If only Galen could live long enough to watch boards decay into dust. To stand here in the orchard and watch the high wall and housing developments crumble, and watch the land return to desert, with no water and no sign of civilization, and then watch the rains come and plants grow and wind and storms and water increase until he stood in a jungle with palm fronds and ferns and vines and the air filled with water. Galen wanted that. He wanted no part of human society. He wanted to join geologic time.
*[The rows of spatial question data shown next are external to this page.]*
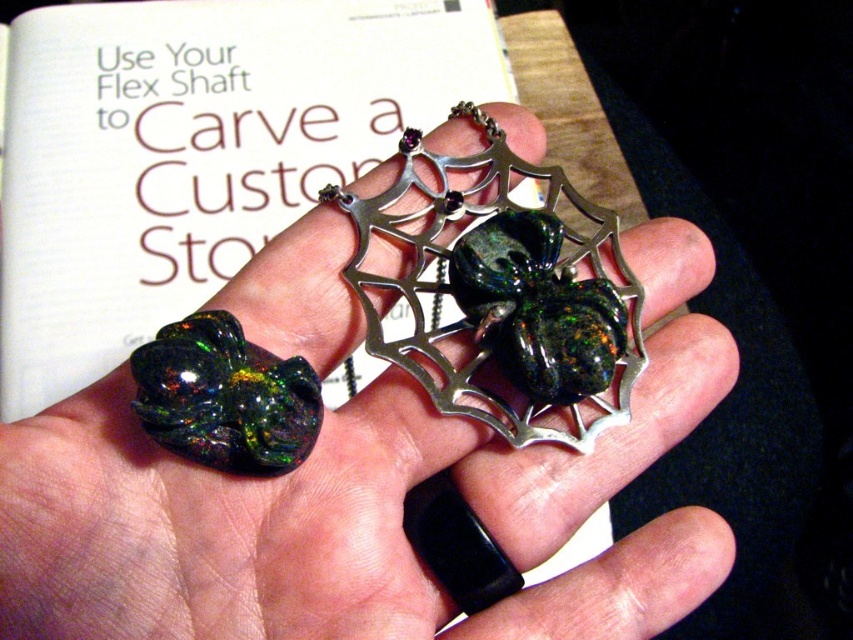
Question: Which object is positioned farthest from the shiny silver spider at center?

Choices:
 (A) opalescent stone insect at center
 (B) white paper book at upper center
 (C) green opal spider at center
 (D) green opal ring at center

Answer: (B)

Question: Can you confirm if green opal ring at center is thinner than green opal spider at center?

Choices:
 (A) no
 (B) yes

Answer: (A)

Question: Based on their relative distances, which object is nearer to the white paper book at upper center?

Choices:
 (A) shiny silver spider at center
 (B) green opal ring at center
 (C) opalescent stone insect at center
 (D) green opal spider at center

Answer: (A)

Question: Is the position of white paper book at upper center less distant than that of opalescent stone insect at center?

Choices:
 (A) yes
 (B) no

Answer: (B)

Question: Which object is closer to the camera taking this photo?

Choices:
 (A) white paper book at upper center
 (B) opalescent stone insect at center
 (C) green opal spider at center

Answer: (B)

Question: Is green opal spider at center above opalescent stone insect at center?

Choices:
 (A) no
 (B) yes

Answer: (B)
But first he had to get through this one day, and even that seemed as long as the transformation of desert to jungle.

Galen took a break from the crowbar, grabbed a board in his good hand, and dragged it toward the pile along the hedge. Leaving a thin track in the dirt, the only sign remaining, and he could rake that out. The pile reduced to almost nothing, a few scraps, but it would grow again now. Galen took his time walking back for the next board. He didn’t really believe anyone would visit. A year from now, Jennifer would need her first check for college. But before that, no one. Removing the boards was another form of going through the motions, another performance for no audience.

He picked up another, dragged it, and listened to the hollow sound that came through the wood. Something faint in addition to the dragging, something transmitted through the length of the board, always more to hear and see. We could never be awake enough. He flopped the board onto the pile, then bent over with his hands on his knees and felt lost, the inside of him a vacuum. He had to breathe, just focus on his breath, and then he stood up again and walked back for another board.

He dragged the boards one at a time, and the sun was lower. It was very slow, but it was lower. He picked up the crowbar again and pried along the eastern wall in shadow. Concealed from the sun. Hidden from all except perhaps his mother. He wondered whether she could still see and hear him, outlined through the slats against the sky. Easiest along the west wall, where he would leave a shadow, much more difficult to find along this wall. A peaceful way to go, not having water. A light-headedness and quiet that would fade eventually into nothing, a meditation on light and sound and air.